# [Exercise objective]
For the records below, work out the number of lines holding "hvordan" and reply with only that.
Start of Information shown
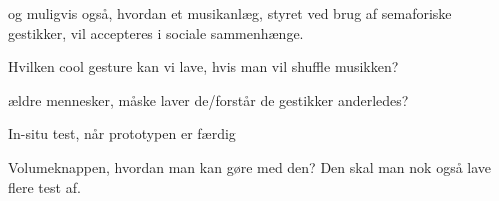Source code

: og muligvis også, hvordan et musikanlæg, styret ved brug af semaforiske gestikker, vil accepteres i sociale sammenhænge.  

Hvilken cool gesture kan vi lave, hvis man vil shuffle musikken?

ældre mennesker, måske laver de/forstår de gestikker anderledes?

In-situ test, når prototypen er færdig

Volumeknappen, hvordan man kan gøre med den? Den skal man nok også lave flere test af. 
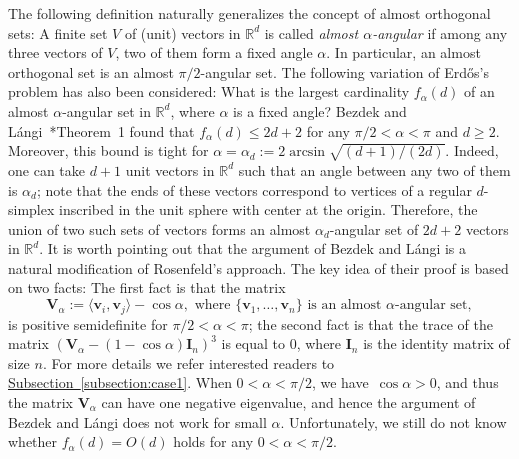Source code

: \documentclass[a4paper, oneside, reqno, 12pt]{amsart}
\theoremstyle{plain}
\theoremstyle{definition}
\begin{document}
The following definition naturally generalizes the concept of almost orthogonal sets: A finite set $V$ of (unit) vectors in $\mathbb R^d$ is called \textit{almost $\alpha$-angular} if among any three vectors of $V$, two of them form a fixed angle $\alpha$. In particular, an almost orthogonal set is an almost $\pi/2$-angular set. The following variation of Erd\H{o}s's problem has also been considered: What is the largest cardinality $f_{\alpha}(d)$ of an almost $\alpha$-angular set in $\mathbb R^d$, where $\alpha$ is a fixed angle? Bezdek and L{\'a}ngi~\cite{BL00}*{Theorem~1} found that $f_{\alpha}(d)\leq 2d+2$ for any $\pi/2<\alpha<\pi$ and $d\geq 2$. Moreover, this bound is tight for $\alpha=\alpha_d:=2\arcsin \sqrt{(d+1)/(2d)}$. Indeed, one can take $d+1$ unit vectors in $\mathbb R^d$ such that an angle between any two of them is $\alpha_d$; note that the ends of these vectors correspond to vertices of a regular $d$-simplex inscribed in the unit sphere with center at the origin. Therefore, the union of two such sets of vectors forms an almost $\alpha_d$-angular set of $2d+2$ vectors in $\mathbb R^d$. It is worth pointing out that the argument of Bezdek and L{\'a}ngi is a natural modification of Rosenfeld's approach. The key idea of their proof is based on two facts: The first fact is that the matrix
\[
\mathbf V_{\alpha}:=\langle\mathbf v_i, \mathbf v_j\rangle - \cos \alpha,\text{ where } \{\mathbf v_1, \dots, \mathbf v_n\} \text{ is an almost $\alpha$-angular set},
\]
is positive semidefinite for $\pi/2< \alpha< \pi$; the second fact is that the trace of the matrix $(\mathbf V_{\alpha} - (1-\cos \alpha)\mathbf I_n)^3$ is equal to $0$, where $\mathbf I_n$ is the identity matrix of size $n$. For more details we refer interested readers to \hyperref[subsection:case1]{Subsection~\ref*{subsection:case1}}. When $0<\alpha<\pi/2$, we have~$\cos \alpha>0$, and thus the matrix $\mathbf V_\alpha$ can have one negative eigenvalue, and hence the argument of Bezdek and L{\'a}ngi does not work for small $\alpha$. Unfortunately, we still do not know whether $f_{\alpha}(d)=O(d)$ holds for any $0<\alpha<\pi/2$.
\end{document}
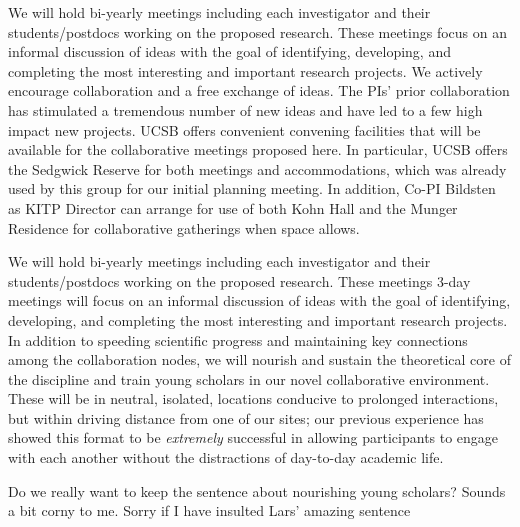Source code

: {\color{green} We will hold bi-yearly meetings including each investigator and their students/postdocs working on the proposed research. These meetings focus on an informal discussion of ideas with the goal of identifying, developing, and completing the most interesting and important research projects. We actively encourage collaboration and a free exchange of ideas. The PIs' prior collaboration has stimulated a tremendous number of new ideas and have led to a few high impact new projects. UCSB offers convenient convening facilities that will be available for the collaborative meetings proposed here. In particular, UCSB offers the Sedgwick Reserve for both meetings and accommodations, which was already used by this group for our initial planning meeting. In addition, Co-PI Bildsten as KITP Director can arrange for use of both Kohn Hall and the Munger Residence for collaborative gatherings when space allows.}

We will hold bi-yearly meetings including each investigator and their students/postdocs working on the proposed research. These meetings 3-day meetings will focus on an informal discussion of ideas with the goal of identifying, developing, and completing the most interesting and important research projects. In addition to speeding scientific progress and maintaining key connections among the collaboration nodes, we will nourish and sustain the theoretical core of the discipline and train young scholars in our novel collaborative environment. These will be in neutral, isolated, locations conducive to prolonged interactions, but within driving distance from one of our sites; our previous experience has showed this format to be \emph{extremely} successful in allowing participants to engage with each another without the distractions of day-to-day academic life. 

{\color{blue} Do we really want to keep the sentence about nourishing young scholars? Sounds a bit corny to me. Sorry if I have insulted Lars' amazing sentence}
End of Information shown
# [Written answer]
2